Cependant, le long-métrage est parvenu à dépasser ses personnages et nous offre une atmosphère parfaitement propice à l’effroi. On ressent la pression émanant de cette terre indienne abandonnée, maudite, ne cessant de réclamer des âmes, de la vie. La pression faite sur le spectateur est constante, continue et réjouissante.
L’ambiance est insufflée dès la première image du film avec ce plan survolant la forêt, nous rappelant qu’ici la nature reprend ses droits et que l’homme n’est qu’une bête parmi les autres. Une créature faible dépassée par une spiritualité abandonnée. Le plan d’ouverture rappellera les frissons apportés par l’introduction du Shining par Stanley Kubrick.
Tout est mis en place pour que le spectateur prenne peur sans trop user des mécaniques modernes. Nous aurons le droit à quelques jumpscare mais rien de trop forcé. Ici la caméra est dans l’implicite, elle nous prépare à être dévorés par l’angoisse et la terreur durant la moindre seconde.

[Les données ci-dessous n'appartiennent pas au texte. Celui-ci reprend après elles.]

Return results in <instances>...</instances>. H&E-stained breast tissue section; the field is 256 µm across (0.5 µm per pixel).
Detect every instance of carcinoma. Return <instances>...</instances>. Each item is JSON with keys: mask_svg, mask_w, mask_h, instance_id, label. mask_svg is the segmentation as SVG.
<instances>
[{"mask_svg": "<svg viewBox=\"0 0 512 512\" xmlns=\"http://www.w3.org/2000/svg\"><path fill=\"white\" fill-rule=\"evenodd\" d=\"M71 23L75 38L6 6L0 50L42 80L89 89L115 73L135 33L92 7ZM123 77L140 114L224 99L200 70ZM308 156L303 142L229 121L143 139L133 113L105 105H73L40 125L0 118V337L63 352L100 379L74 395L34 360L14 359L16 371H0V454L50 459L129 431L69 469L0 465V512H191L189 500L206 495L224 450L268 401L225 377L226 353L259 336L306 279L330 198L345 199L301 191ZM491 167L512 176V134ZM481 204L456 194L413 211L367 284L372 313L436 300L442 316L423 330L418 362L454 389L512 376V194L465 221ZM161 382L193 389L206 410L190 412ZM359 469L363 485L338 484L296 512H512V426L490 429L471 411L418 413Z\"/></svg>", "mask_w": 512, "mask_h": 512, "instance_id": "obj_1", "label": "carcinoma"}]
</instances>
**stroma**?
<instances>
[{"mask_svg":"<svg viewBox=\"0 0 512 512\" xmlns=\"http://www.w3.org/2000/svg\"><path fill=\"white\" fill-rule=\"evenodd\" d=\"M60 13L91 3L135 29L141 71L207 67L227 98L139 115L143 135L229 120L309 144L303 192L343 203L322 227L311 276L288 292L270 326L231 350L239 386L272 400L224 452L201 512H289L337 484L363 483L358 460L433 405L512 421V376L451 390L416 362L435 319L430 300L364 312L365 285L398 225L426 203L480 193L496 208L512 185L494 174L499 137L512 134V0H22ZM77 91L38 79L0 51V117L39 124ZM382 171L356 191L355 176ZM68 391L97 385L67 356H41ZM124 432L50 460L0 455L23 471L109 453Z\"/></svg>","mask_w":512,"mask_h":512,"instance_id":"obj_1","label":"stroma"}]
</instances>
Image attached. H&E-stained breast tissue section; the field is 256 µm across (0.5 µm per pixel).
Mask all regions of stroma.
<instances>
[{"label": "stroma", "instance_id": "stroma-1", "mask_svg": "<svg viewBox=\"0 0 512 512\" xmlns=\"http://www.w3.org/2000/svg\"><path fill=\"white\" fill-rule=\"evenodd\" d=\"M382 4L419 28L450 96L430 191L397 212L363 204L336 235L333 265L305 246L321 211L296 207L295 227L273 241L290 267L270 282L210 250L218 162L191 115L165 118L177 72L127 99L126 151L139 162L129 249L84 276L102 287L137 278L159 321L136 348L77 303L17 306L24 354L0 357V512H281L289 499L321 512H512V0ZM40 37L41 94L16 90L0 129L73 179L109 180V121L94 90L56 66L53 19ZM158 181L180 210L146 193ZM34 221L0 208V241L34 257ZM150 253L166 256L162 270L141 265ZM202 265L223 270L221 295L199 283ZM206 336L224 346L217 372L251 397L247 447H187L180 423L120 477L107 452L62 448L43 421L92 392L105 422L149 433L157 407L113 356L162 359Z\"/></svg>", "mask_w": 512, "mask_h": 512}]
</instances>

Cependant, le cauchemar américain se perd durant ses dernière minutes en voulant devenir un film gore à la frontière du cinéma zombie. Un parti pris risqué qui fait perdre au film tout son travail atmosphérique et cela est bien dommage. Le film survole également quelques sous-textes qu’il aurait pu emprunter. Nous ne reviendrons que très sommairement sur l’histoire même de cette terre indienne au cours d’un très rapide échange afin de donner une raison à ces phénomènes paranormaux. Ensuite, l’histoire du voisin, Jud aurait très bien pu être mise en avant, avec la manière dont sa femme est décédée mais surtout comment cette terre maudite a-t-elle pu se nourrir de son chagrin durant ces dernières décennies. On passe même totalement à côté de l’histoire de la demeure ainsi que de ses précédents habitants.

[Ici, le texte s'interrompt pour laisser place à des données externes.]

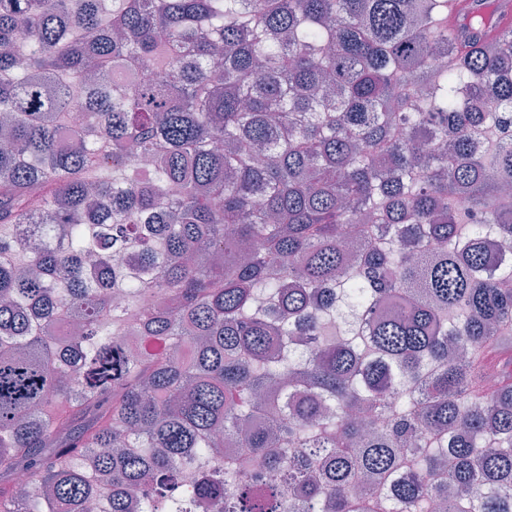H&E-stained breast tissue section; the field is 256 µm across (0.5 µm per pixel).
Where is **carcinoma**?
<instances>
[{
  "instance_id": "carcinoma-1",
  "label": "carcinoma",
  "mask_w": 512,
  "mask_h": 512,
  "mask_svg": "<svg viewBox=\"0 0 512 512\" xmlns=\"http://www.w3.org/2000/svg\"><path fill=\"white\" fill-rule=\"evenodd\" d=\"M449 2L0 0V512H512V25Z\"/></svg>"
}]
</instances>
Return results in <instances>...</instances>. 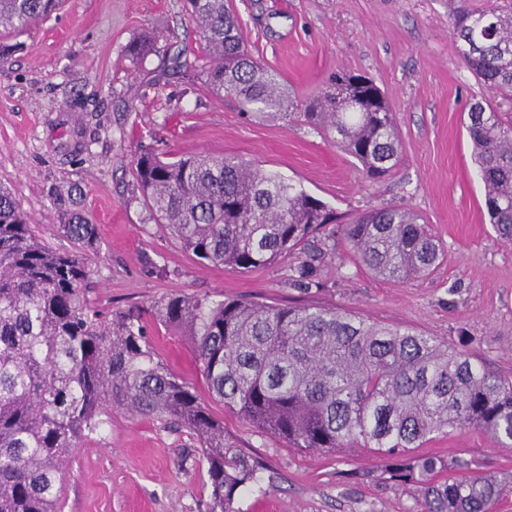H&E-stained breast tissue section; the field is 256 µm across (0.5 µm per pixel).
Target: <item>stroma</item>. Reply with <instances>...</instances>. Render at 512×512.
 I'll return each mask as SVG.
<instances>
[{
  "label": "stroma",
  "mask_w": 512,
  "mask_h": 512,
  "mask_svg": "<svg viewBox=\"0 0 512 512\" xmlns=\"http://www.w3.org/2000/svg\"><path fill=\"white\" fill-rule=\"evenodd\" d=\"M255 58L302 101L339 69L370 78L389 100L402 151L395 172L366 181L357 161L299 121L257 119L206 82L211 59L186 0H65L31 23L0 65V186L36 233L72 250L61 226L95 225L86 292L125 310L170 294L212 301L348 306L466 351L512 379V242L489 222L466 131L472 105L493 94L465 66L450 30L459 5L512 0H226ZM155 50L133 57V43ZM143 152L232 155L280 174L335 208L340 220L377 208L416 211L442 240L429 276L399 283L358 266L344 243L319 267L317 287L288 288L290 259L239 272L186 252L145 207L132 175ZM165 367L192 386L224 436L263 459L268 476L238 498L241 512H412L415 488L381 480L366 450L312 453L245 423L207 388L188 336L151 320ZM423 453L512 470V451L476 431L439 435ZM207 463L188 431L113 411L72 449L61 512H208Z\"/></svg>",
  "instance_id": "1"
}]
</instances>
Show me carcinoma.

En somme, Simetierre est un film d’horreur moderne qui a su échapper aux mécanismes de son époque sans pour autant parvenir à nous apporter un travail original, une approche nouvelle. Un divertissement agréable et réussi qui aurait gagné à plus travailler sur le matériau de base : l’oeuvre de Stephen King.
Technique
Tourné en numérique à l’aide de caméras Arri Alexa, ce remake de Simetierre bénéficie d’un blu-ray au piqué affûté, avec une riche colorimétrie et des contrastes saisissants. La piste anglaise en Dolby Atmos est d’une grande richesse avec de multiples ambiances caractéristiques d’un bon film d’horreur, la piste française en 5.1 Surround Dolby Digital étant de qualité un peu inférieure.
Bonus
Le disque blu-ray édité par Paramount propose tout d’abord un gros making-of chapitré (1h), Après l’assommoir : sont passés en revue la question de la nouvelle adaptation du livre de Stephen King, l’hommage au film de 1989 devenu un classique de l’horreur, le choix des décors (tournage à Montréal pour figurer le Maine cher au romancier et en studio pour le site funéraire) et des costumes, le travail des acteurs, du directeur de la photo et des deux réalisateurs Kevin Kölsch et Dennis Widmyer, fans du King et d’horror movie pour qui leur remake est « un film d’horreur sur la douleur et le deuil ».
Suivent 7 scènes coupées et versions longues (16′) qui développent la psychologie des 3 personnages principaux et surtout une fin alternative (9′), plus réussie que celle de la version cinéma.
Terreurs nocturnes (4′), 3 scènes inédites relatives aux cauchemars de Louis, Rachel, Ellie puis L’histoire de Timmy Baterman (3′), une scène inédite avec John Lithgow, complètent l’interactivité du blu-ray.